Theories about what happened to Earhart and Noonan are varied. They disappeared while flying from New Guinea to Howland Island as part of the adventurer's attempt to become the first female pilot to circumnavigate the globe.
This could be the year
Last month, the International Group for Historic Aircraft, headed by longtime Earhart seeker Ric Gillespie, said a U.S. State Department analysis of an image off the remote island of Nikumaroro, in what is now the Pacific nation of Kiribati, looks like it could be aircraft landing gear. Gillespie's team will return in July to renew its search.
A few months later, Thompson will be a sonar operator on a ship headed by David Jourdan, a deep-sea explorer who used high-tech equipment in 1999 to find the Israeli submarine, the Dakar, which went missing in 1968.
"It seems to be the greatest unsolved mystery of the last century," Thompson said.
Thompson and Jourdan are among the many historians and researchers who believe Earhart's plane crashed into the ocean, which they say explains why extensive searches shortly after the disappearance failed to uncover remains or debris.
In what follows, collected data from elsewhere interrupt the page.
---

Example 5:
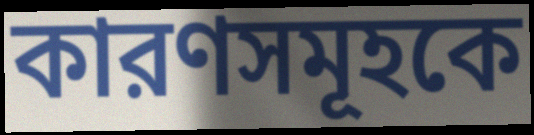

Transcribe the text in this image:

কারণসমূহকে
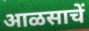
आळसाचें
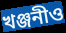
খঞ্জনীও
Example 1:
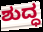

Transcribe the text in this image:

ಶುದ್ಧ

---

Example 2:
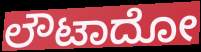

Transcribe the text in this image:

ಲೌಟಾದೋ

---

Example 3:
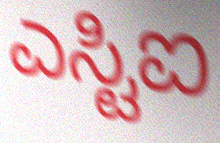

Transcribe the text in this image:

ಎಸ್ಟಿಐ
Gillespie's group believes Earhart and Noonan may have managed to land on a reef abutting the atoll, then known as Gardner Island, and survived for a short time. They surmise the plane was washed off the reef shortly after landing and that the wreckage may be in the deep waters nearby. That is what they will look for during their 10-day expedition in July.
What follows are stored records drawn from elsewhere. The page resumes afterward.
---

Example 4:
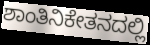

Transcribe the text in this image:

ಶಾಂತಿನಿಕೇತನದಲ್ಲಿ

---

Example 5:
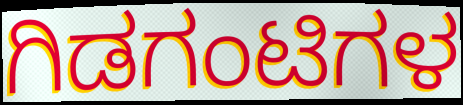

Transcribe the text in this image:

ಗಿಡಗಂಟಿಗಳ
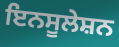
ਇਨਸੂਲੇਸ਼ਨ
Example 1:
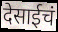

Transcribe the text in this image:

देसाईचं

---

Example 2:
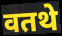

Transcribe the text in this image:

वतथे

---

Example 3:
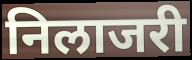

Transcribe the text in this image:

निलाजरी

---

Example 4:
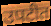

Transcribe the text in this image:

उपटीत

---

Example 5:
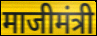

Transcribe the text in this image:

माजीमंत्री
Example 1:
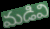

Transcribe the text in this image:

మడివి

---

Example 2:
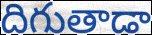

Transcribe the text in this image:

దిగుతాడా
Conspiracy theories that Earhart and Noonan were U.S. government agents captured by the Japanese before the World War II have been largely debunked.
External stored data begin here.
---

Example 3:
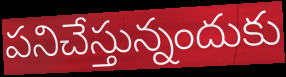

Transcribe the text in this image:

పనిచేస్తున్నందుకు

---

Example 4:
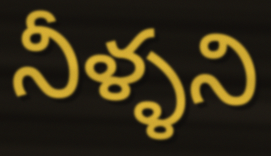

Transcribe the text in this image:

నీళ్ళని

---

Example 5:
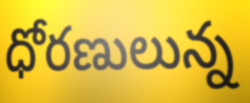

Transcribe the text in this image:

ధోరణులున్న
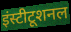
इंस्टीटूशनल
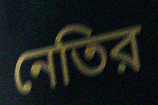
নেতির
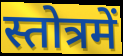
स्तोत्रमें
Thompson and his group plan to spend two months searching a 400- to 600-square-mile area within 20 miles of Howland Island. It's the final section of an area where research from three institutions suggests the plane could have crashed. Thompson's two previous missions searched about 2,200 square miles nearby.
Students weigh theories
Before fall, Thompson will complete proton therapy treatment for prostate cancer at Houston's MD Anderson Cancer Center. He will also work with students at the University of Texas' Cockrell School of Engineering to analyze two theories about Earhart. One investigates how far the plane would glide before sinking based on ocean drifts and other aspects of crashing on water. The other looks at where the aircraft could have flipped and broken on impact if Earhart were too exhausted and weak to operate the machine.
Vishnu Jyothindran, a senior studying aerospace engineering who is leading the research, is excited by the uncertainty.
"In class, you expect you'll get a question that you can solve with data in the textbook," he said in a statement. "We don't have that guarantee here, and that's unfortunate, but it's also just reality."
If artifacts are found, Thompson already knows what the exhibit would look like. The artifacts would travel on a three-story barge and dock at dozens of North American cities. It would be called "Patience, Persistence, Passion." Visitors would enter an area that looks like Earhart's childhood home, go through a portion showcasing technology that helped find the crash site, and finally go into a place where the aircraft — or a replica of it — would be displayed.
Human remains and any wood would have disintegrated at 18,000 feet, Thompson said. But Earhart's jewelry, helmet and even her leather jacket could still be found.
"I hope we still find it strapped in the seat belt," he says, grinning.